Diante de tais constatações, entende-se perfeitamente a hesitação do governo em tocar a agenda de concessões, mas não se pode deixar o marasmo tomar conta do país. Pesos-pesados na gestão de projetos de infraestrutura, como a Odebrecht Transport e a CCR (controlada pela Andrade Gutierrez e pela Camargo Corrêa), têm dito reiteradamente que preservam independência empresarial de seus problemáticos acionistas. Muitos estrangeiros continuam depositando um voto de confiança nas perspectivas de longo prazo.

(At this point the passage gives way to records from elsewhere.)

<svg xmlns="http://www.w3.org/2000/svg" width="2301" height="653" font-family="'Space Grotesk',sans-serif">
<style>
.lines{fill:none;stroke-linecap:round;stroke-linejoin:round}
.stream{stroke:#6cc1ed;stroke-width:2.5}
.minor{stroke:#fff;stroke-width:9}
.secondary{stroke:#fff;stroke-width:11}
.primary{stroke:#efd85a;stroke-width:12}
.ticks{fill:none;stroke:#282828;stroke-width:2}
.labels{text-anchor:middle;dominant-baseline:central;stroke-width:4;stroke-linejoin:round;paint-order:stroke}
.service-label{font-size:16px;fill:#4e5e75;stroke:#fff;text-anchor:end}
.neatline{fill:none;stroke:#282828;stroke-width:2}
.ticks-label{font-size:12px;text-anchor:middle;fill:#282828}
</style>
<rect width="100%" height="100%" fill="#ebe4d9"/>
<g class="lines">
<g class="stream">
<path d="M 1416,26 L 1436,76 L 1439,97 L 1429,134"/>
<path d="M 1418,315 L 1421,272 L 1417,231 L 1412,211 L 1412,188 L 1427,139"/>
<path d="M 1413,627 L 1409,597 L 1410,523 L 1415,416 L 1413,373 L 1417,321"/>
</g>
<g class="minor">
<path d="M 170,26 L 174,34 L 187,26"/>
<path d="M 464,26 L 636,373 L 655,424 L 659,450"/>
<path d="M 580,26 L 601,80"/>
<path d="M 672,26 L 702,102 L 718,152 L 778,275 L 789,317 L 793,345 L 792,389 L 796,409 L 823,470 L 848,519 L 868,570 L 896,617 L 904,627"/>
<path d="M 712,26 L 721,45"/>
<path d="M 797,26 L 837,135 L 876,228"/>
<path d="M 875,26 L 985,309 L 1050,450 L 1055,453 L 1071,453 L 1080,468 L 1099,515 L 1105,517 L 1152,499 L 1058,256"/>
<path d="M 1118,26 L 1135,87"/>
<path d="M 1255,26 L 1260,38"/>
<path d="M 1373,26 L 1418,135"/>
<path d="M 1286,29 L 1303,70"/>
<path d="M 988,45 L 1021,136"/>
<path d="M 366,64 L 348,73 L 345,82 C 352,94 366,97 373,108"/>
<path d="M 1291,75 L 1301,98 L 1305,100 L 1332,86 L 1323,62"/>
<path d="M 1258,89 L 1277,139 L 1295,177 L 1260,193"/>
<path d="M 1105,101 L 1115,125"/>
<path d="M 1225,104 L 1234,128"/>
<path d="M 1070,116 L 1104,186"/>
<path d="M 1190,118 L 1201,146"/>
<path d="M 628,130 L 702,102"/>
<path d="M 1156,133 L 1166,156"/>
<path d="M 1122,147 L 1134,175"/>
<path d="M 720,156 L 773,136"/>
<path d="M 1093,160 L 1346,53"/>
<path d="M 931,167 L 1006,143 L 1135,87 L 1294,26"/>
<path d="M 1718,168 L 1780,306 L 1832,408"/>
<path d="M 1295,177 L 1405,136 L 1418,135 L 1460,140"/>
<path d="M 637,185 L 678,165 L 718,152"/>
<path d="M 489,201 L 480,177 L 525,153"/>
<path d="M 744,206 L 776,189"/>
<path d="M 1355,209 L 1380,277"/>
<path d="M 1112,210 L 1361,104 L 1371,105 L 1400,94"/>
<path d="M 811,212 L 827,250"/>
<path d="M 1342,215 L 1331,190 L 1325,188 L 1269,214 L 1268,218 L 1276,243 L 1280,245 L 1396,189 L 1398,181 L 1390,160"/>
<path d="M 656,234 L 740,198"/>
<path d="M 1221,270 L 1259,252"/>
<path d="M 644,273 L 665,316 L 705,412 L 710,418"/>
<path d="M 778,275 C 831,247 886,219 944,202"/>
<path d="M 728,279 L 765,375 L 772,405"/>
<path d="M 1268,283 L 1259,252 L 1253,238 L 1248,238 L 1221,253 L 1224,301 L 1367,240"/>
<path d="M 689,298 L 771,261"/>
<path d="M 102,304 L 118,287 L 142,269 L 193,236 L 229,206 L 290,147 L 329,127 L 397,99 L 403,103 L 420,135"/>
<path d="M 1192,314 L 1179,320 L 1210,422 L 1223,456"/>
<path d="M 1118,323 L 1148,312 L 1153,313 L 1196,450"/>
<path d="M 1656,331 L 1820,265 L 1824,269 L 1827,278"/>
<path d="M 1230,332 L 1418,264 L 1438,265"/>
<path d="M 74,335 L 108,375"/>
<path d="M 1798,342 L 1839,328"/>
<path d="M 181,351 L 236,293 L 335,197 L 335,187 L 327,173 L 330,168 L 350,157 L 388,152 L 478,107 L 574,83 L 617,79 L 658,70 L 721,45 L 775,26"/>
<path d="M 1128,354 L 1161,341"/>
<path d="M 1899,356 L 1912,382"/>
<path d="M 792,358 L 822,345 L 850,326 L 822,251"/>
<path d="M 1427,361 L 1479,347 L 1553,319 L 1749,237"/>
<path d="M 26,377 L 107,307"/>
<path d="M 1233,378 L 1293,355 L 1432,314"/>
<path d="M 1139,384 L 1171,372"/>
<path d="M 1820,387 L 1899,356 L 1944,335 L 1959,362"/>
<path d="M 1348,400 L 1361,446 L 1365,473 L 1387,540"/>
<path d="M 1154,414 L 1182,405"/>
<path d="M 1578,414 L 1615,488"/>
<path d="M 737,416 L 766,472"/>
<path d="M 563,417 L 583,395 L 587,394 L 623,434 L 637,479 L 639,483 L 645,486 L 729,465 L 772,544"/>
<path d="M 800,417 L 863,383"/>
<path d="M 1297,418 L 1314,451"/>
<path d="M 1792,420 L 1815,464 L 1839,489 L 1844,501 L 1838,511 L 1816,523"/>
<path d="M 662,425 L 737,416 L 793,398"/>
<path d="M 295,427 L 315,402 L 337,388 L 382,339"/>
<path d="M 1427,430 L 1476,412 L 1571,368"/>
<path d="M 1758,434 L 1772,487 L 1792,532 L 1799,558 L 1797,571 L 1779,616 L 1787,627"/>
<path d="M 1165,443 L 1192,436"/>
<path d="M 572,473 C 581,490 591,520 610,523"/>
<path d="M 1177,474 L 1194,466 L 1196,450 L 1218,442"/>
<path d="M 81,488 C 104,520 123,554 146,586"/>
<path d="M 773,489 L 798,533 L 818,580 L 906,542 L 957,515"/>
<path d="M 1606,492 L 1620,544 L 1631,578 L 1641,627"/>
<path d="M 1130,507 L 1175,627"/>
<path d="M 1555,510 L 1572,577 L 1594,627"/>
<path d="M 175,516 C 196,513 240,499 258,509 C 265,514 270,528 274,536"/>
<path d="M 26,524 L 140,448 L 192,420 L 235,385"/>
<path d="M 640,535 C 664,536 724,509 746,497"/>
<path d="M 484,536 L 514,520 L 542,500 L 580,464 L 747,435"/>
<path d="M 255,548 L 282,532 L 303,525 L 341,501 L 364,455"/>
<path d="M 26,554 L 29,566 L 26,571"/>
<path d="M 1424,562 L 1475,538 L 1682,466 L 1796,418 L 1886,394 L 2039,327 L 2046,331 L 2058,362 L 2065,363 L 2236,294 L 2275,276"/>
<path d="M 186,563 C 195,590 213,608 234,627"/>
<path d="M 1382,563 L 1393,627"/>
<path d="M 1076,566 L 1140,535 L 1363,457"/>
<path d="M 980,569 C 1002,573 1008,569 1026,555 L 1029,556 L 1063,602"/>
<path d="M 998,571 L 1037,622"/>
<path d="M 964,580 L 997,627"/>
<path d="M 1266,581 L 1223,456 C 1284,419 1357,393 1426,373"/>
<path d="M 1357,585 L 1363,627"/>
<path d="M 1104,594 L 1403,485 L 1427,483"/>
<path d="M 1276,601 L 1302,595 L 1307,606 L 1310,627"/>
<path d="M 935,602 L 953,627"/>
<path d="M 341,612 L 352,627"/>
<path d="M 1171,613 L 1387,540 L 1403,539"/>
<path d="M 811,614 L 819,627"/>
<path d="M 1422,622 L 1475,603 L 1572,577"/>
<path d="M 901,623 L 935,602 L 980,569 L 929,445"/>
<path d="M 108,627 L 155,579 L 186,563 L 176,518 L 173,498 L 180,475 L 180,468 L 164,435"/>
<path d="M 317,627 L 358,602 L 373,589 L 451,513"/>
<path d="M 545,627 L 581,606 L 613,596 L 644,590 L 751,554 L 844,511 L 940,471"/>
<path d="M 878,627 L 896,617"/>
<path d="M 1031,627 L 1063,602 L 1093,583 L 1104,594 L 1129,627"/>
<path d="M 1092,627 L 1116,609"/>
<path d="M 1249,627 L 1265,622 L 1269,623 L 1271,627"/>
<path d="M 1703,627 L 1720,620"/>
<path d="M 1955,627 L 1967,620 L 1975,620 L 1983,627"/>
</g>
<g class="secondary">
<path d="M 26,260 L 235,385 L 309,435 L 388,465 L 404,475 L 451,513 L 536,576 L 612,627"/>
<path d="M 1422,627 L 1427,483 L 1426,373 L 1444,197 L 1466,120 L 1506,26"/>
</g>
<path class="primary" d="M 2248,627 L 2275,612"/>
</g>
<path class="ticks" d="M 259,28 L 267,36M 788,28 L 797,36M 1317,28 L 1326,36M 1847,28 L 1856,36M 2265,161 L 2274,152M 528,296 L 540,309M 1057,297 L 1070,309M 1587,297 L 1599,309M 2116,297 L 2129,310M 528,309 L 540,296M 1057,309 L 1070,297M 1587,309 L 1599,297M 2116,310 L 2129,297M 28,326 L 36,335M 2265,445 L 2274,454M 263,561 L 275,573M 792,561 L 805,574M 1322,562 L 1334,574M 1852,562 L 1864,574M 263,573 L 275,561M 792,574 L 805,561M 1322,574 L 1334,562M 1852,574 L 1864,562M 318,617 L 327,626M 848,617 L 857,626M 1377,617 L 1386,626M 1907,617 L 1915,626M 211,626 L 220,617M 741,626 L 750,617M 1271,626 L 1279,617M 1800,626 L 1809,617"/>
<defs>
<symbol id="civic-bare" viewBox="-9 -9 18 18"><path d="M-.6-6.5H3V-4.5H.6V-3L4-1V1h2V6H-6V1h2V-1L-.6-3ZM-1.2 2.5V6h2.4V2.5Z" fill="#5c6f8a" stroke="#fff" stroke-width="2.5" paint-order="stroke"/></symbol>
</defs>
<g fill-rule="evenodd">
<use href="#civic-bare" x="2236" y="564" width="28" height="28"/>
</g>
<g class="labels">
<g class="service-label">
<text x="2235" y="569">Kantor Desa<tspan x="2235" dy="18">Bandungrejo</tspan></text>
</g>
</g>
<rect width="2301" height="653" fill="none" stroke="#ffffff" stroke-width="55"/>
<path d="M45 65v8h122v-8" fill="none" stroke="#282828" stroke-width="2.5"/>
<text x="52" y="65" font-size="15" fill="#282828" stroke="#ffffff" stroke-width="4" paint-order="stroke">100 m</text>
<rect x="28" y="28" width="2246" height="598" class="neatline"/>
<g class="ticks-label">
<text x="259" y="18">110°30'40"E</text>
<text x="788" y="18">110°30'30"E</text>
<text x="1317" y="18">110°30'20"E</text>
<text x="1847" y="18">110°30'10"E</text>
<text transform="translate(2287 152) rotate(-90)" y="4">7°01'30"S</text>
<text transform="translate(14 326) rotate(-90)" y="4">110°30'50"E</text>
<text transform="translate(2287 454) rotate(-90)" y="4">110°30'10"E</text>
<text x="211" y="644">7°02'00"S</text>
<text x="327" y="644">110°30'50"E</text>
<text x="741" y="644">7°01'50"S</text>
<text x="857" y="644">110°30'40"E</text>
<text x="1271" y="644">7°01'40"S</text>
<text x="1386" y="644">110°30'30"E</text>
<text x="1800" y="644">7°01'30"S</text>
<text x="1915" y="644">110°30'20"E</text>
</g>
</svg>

A argentina Corporación América acaba de anunciar um investimento bilionário na ampliação do aeroporto internacional de Brasília e deixou clara sua intenção de entrar na disputa pelas próximas concessões no setor: Salvador, Fortaleza, Porto Alegre e Florianópolis.

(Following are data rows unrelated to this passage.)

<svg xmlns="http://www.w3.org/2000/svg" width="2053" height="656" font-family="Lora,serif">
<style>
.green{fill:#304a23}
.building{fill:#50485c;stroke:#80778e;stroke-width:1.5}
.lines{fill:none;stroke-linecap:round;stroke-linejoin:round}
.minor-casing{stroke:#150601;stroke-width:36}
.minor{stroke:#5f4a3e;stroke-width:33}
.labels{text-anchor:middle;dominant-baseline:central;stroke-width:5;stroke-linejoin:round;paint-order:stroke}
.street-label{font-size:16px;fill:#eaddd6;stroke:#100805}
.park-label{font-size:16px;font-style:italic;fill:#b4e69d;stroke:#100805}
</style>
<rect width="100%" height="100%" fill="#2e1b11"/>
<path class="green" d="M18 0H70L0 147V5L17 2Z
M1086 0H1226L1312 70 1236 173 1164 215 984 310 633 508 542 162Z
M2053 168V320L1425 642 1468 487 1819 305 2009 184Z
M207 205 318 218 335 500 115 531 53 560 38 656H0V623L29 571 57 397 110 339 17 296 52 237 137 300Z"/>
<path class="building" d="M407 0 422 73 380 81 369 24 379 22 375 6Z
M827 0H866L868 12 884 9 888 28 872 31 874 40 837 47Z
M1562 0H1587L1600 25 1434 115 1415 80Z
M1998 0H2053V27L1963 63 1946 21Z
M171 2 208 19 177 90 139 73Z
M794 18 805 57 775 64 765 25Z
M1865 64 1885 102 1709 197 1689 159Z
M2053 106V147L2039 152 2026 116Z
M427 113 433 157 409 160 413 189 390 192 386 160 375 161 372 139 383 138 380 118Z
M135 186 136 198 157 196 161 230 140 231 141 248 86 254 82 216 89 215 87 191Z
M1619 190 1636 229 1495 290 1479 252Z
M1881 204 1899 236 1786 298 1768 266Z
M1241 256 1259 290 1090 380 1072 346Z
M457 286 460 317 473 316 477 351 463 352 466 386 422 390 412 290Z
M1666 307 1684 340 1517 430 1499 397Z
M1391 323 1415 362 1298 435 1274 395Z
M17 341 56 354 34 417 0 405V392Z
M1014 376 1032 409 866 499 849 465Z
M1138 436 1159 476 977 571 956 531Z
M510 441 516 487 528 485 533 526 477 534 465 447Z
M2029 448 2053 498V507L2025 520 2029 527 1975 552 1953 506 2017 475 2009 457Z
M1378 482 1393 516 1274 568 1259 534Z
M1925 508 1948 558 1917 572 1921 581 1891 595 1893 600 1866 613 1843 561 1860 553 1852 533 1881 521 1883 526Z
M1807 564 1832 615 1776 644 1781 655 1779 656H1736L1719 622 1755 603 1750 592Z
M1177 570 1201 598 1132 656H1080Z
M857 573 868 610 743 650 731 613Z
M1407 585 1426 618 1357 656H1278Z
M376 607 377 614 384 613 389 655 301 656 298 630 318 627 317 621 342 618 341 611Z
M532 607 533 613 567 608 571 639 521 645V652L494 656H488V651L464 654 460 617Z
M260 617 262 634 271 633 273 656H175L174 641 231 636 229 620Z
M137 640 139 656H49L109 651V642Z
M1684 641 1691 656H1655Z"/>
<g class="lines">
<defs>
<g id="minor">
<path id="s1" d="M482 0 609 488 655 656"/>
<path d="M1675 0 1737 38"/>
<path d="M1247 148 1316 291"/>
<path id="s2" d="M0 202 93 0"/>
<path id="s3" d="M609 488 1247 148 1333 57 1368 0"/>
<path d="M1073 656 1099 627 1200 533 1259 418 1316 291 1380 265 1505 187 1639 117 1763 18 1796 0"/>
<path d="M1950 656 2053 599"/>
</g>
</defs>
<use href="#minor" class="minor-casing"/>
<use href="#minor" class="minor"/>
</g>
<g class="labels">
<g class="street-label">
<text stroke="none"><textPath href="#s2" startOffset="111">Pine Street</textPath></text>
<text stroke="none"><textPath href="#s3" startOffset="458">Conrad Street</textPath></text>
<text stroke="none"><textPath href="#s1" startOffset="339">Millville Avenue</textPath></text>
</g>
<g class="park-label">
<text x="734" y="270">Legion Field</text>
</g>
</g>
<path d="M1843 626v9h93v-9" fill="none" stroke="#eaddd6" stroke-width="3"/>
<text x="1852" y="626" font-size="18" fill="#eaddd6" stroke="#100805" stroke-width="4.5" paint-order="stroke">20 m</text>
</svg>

É preciso ter em mente que boa parte dos projetos do PIL 2 não é mais tão apetitosa como aqueles licitados em outras épocas. Para viabilizar a concessão dos próximos lotes de rodovias, por exemplo, foi necessário fixar tarifas máximas de pedágio em torno de R$ 15 - quase três vezes o valor obtido nos leilões de 2013. Sem tanto crédito barato do Banco Nacional de Desenvolvimento Econômico e Social (BNDES), o governo se viu obrigado a abrir mão de uma das "cláusulas pétreas" das últimas privatizações de estradas: a duplicação total em cinco anos.
Não é vergonha nenhuma calibrar essa carteira de ativos à nova realidade. Ajustes à parte, vale a pena testar o humor do mercado e acelerar as concessões em 2016. A bem sucedida relicitação de 29 usinas hidrelétricas que não haviam renovado seus contratos mostrou como projetos bem estruturados e com taxas de retorno adequadas podem seduzir investidores mesmo em tempos de incerteza macroeconômica. O descontrole fiscal e a ameaça de impeachment não tiram do país suas virtudes: uma classe média com alto potencial de consumo, demanda reprimida, necessidades de logística e de mobilidade evidentes. Se os leilões tiverem menos disputa e algum certame ficar sem propostas, paciência. Em um ranking que mede a qualidade da infraestrutura, elaborado pelo International Institute for Management Development (IMD), o Brasil ocupa a 53ª posição entre 61 nações avaliadas. Não há tempo a perder para sairmos do atraso. Portanto, mãos à obra, literalmente.